You don’t need to avoid pavement entirely, but mixing in softer surfaces during your weekly routine helps. If you typically run on sidewalks, try routing one or two runs per week through a park with grass or a dirt trail. Treadmills also offer more cushioning than concrete. Even small reductions in cumulative impact over weeks of training can make a difference.
Footwear and Insoles
Worn-out shoes lose their ability to absorb shock, so replacing running shoes regularly is a basic but important step. Most running shoes lose meaningful cushioning after 300 to 500 miles.
Insoles get more complicated. Shock-absorbing insoles are frequently recommended, and some clinical evidence supports their use. However, a systematic review of the research found that shock-absorbing insoles alone didn’t produce a statistically significant reduction in shin splint rates compared to standard insoles. The picture changes when foot mechanics are part of the equation. If your arch collapses excessively when you stand or run, a condition measured by something called navicular drop, your risk roughly doubles when that drop exceeds 10 millimeters. Pronation-control insoles or orthotics designed to support the arch and limit that inward collapse have shown more targeted benefit for people with this specific issue.

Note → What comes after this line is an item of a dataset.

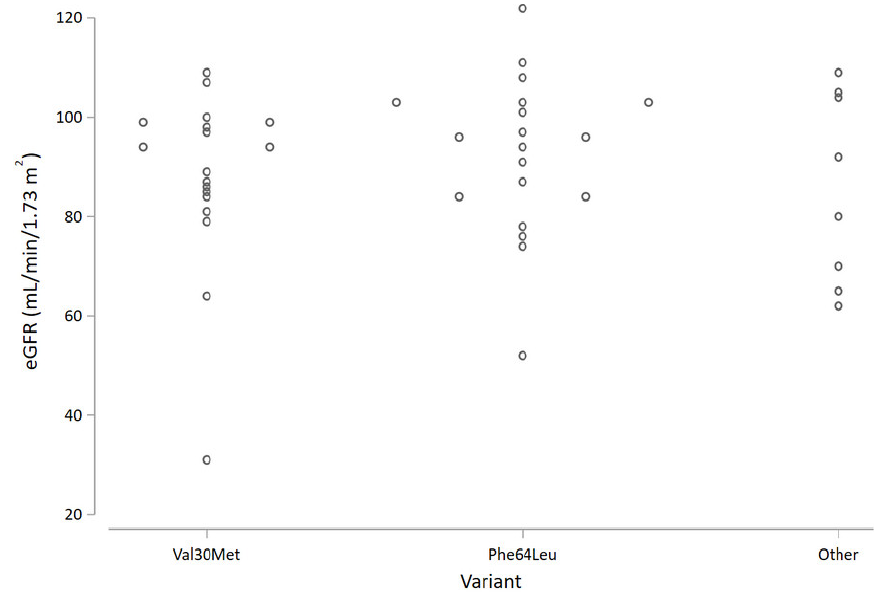
Figure 1. Strip plot of eGFR by variant.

If you’re unsure whether your feet overpronate, a running shoe store with gait analysis or a sports physical therapist can assess this quickly. For runners with normal arch mechanics, a well-cushioned, properly fitted shoe is likely sufficient without additional insoles.
What About Stretching?
Calf stretching is one of the most commonly recommended strategies for shin splints, but the evidence behind it is surprisingly thin. Multiple reviews have concluded that stretching’s effectiveness for preventing shin splints is debatable and based on limited data. Some recent research even suggests it may be ineffective for treating existing shin splints.
This doesn’t mean stretching is harmful. A 10 to 15 minute warm-up before running is still a reasonable practice for general injury prevention and performance. But if you’re relying on calf stretches alone to keep shin splints away, you’re better off spending that time on the strengthening exercises and training adjustments described above. Stretching is a complement, not a substitute, for the strategies that have stronger evidence behind them.
Putting It All Together
Shin splint prevention works best as a package. Increase your weekly mileage by no more than 10 percent. Strengthen your tibialis anterior, soleus, and hip abductors two to three times per week. Experiment with a 5 to 10 percent bump in your running cadence. Mix softer surfaces into your route. Replace your shoes before they lose their cushioning, and consider arch-support insoles if you overpronate. No single one of these strategies is a guaranteed fix, but together they address the major mechanical and training factors that cause the problem in the first place.